Reproduce the records word for word, from the first line to the line containing "TP 1 -> 2 hit".

[Opening Records supplied section]

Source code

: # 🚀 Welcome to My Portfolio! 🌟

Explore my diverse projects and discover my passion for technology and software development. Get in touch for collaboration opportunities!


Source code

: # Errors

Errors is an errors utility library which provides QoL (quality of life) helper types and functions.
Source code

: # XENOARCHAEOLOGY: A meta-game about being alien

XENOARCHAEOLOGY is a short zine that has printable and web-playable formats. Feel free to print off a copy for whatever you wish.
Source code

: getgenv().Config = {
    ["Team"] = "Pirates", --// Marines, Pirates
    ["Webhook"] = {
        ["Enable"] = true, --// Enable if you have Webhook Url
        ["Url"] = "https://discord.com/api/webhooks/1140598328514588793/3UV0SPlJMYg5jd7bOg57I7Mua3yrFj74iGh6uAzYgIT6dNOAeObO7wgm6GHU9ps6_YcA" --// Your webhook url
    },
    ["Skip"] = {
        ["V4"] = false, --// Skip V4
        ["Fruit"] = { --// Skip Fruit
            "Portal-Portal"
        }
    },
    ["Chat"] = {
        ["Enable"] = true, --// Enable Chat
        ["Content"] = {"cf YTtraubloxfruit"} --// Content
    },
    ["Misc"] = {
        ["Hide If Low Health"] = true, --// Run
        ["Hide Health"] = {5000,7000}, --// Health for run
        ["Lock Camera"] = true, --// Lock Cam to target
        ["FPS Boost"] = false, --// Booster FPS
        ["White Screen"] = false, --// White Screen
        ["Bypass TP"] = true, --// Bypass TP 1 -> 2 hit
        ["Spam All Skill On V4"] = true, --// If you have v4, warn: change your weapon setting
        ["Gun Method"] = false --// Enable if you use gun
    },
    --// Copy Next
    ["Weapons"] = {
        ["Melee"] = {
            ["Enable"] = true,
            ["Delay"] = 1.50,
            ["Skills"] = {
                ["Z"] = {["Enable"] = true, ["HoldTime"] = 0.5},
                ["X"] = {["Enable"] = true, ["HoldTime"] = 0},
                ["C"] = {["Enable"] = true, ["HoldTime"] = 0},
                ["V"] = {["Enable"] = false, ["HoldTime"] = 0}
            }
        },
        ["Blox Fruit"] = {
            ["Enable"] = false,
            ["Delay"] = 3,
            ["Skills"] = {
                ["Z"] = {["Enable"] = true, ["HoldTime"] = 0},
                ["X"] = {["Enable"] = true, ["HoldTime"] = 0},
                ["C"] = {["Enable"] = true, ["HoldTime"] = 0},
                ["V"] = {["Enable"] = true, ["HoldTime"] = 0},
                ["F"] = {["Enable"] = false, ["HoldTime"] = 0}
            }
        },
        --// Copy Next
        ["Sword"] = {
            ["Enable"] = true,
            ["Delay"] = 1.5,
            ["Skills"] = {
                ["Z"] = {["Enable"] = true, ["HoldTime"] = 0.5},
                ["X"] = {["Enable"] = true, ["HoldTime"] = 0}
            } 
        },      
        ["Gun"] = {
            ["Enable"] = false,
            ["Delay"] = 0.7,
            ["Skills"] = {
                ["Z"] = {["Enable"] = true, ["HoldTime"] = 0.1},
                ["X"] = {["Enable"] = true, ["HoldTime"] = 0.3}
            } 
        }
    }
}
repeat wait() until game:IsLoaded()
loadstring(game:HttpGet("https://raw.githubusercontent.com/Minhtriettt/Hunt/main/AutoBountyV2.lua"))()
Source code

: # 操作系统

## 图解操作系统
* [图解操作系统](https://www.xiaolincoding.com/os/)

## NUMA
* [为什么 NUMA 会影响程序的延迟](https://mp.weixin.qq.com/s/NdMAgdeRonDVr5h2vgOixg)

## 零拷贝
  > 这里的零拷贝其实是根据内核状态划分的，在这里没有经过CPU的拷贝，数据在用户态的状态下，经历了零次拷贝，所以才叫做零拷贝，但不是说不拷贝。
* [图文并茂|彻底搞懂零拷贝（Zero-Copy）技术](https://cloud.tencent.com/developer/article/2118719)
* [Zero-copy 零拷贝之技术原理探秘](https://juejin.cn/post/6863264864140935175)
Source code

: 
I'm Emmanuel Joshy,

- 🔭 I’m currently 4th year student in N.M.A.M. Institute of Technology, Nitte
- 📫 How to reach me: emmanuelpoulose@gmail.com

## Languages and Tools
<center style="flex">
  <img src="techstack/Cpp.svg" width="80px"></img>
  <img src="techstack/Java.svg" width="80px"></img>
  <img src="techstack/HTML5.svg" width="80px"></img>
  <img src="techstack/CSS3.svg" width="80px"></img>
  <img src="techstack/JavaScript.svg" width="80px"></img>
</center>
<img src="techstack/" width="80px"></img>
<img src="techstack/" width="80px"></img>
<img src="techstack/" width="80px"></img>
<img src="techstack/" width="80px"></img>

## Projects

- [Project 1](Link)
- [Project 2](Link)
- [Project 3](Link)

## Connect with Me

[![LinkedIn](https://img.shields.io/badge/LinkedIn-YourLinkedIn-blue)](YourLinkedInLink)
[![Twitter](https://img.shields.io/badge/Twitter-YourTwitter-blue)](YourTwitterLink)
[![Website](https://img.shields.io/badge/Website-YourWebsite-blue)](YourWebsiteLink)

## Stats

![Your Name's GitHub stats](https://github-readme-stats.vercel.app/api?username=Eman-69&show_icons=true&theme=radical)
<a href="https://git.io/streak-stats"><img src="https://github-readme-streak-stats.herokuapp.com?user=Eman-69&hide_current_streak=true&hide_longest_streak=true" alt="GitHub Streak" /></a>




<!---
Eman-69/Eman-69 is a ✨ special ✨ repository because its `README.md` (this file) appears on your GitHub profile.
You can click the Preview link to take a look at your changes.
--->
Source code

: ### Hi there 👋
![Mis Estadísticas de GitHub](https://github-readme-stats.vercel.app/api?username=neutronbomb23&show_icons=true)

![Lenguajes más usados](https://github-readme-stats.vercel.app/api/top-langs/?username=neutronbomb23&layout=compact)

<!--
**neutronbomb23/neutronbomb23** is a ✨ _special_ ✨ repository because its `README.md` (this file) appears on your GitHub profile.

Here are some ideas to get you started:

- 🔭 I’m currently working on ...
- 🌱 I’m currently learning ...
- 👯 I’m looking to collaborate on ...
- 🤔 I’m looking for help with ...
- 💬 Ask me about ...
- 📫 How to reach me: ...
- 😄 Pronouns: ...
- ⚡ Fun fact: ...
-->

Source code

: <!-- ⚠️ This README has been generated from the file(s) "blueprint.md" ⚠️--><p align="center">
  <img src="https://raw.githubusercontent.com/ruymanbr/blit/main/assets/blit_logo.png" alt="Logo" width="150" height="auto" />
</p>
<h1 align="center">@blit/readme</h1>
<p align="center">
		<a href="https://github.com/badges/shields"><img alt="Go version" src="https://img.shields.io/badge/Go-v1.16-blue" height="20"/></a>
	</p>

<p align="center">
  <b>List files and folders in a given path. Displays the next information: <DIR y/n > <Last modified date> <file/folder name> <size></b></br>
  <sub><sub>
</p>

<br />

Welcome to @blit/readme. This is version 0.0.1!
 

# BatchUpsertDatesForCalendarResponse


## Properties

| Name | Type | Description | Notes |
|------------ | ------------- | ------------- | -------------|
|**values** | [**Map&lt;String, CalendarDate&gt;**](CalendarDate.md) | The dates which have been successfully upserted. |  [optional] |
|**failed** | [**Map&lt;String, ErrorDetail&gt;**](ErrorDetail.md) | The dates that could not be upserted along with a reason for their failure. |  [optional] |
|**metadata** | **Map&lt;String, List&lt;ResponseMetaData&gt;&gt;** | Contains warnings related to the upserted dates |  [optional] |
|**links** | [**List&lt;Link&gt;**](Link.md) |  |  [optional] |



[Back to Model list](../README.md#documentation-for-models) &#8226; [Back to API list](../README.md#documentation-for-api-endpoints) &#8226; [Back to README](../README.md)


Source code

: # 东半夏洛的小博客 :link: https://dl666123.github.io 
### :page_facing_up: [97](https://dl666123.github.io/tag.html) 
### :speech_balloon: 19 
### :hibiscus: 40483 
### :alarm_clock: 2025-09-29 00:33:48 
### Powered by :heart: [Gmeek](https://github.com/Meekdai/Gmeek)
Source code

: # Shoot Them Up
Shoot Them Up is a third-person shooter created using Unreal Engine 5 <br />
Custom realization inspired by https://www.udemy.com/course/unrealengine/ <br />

[Closing Records supplied section]

Problem solution:
Source code

: # 🚀 Welcome to My Portfolio! 🌟

Explore my diverse projects and discover my passion for technology and software development. Get in touch for collaboration opportunities!


Source code

: # Errors

Errors is an errors utility library which provides QoL (quality of life) helper types and functions.
Source code

: # XENOARCHAEOLOGY: A meta-game about being alien

XENOARCHAEOLOGY is a short zine that has printable and web-playable formats. Feel free to print off a copy for whatever you wish.
Source code

: getgenv().Config = {
    ["Team"] = "Pirates", --// Marines, Pirates
    ["Webhook"] = {
        ["Enable"] = true, --// Enable if you have Webhook Url
        ["Url"] = "https://discord.com/api/webhooks/1140598328514588793/3UV0SPlJMYg5jd7bOg57I7Mua3yrFj74iGh6uAzYgIT6dNOAeObO7wgm6GHU9ps6_YcA" --// Your webhook url
    },
    ["Skip"] = {
        ["V4"] = false, --// Skip V4
        ["Fruit"] = { --// Skip Fruit
            "Portal-Portal"
        }
    },
    ["Chat"] = {
        ["Enable"] = true, --// Enable Chat
        ["Content"] = {"cf YTtraubloxfruit"} --// Content
    },
    ["Misc"] = {
        ["Hide If Low Health"] = true, --// Run
        ["Hide Health"] = {5000,7000}, --// Health for run
        ["Lock Camera"] = true, --// Lock Cam to target
        ["FPS Boost"] = false, --// Booster FPS
        ["White Screen"] = false, --// White Screen
        ["Bypass TP"] = true, --// Bypass TP 1 -> 2 hit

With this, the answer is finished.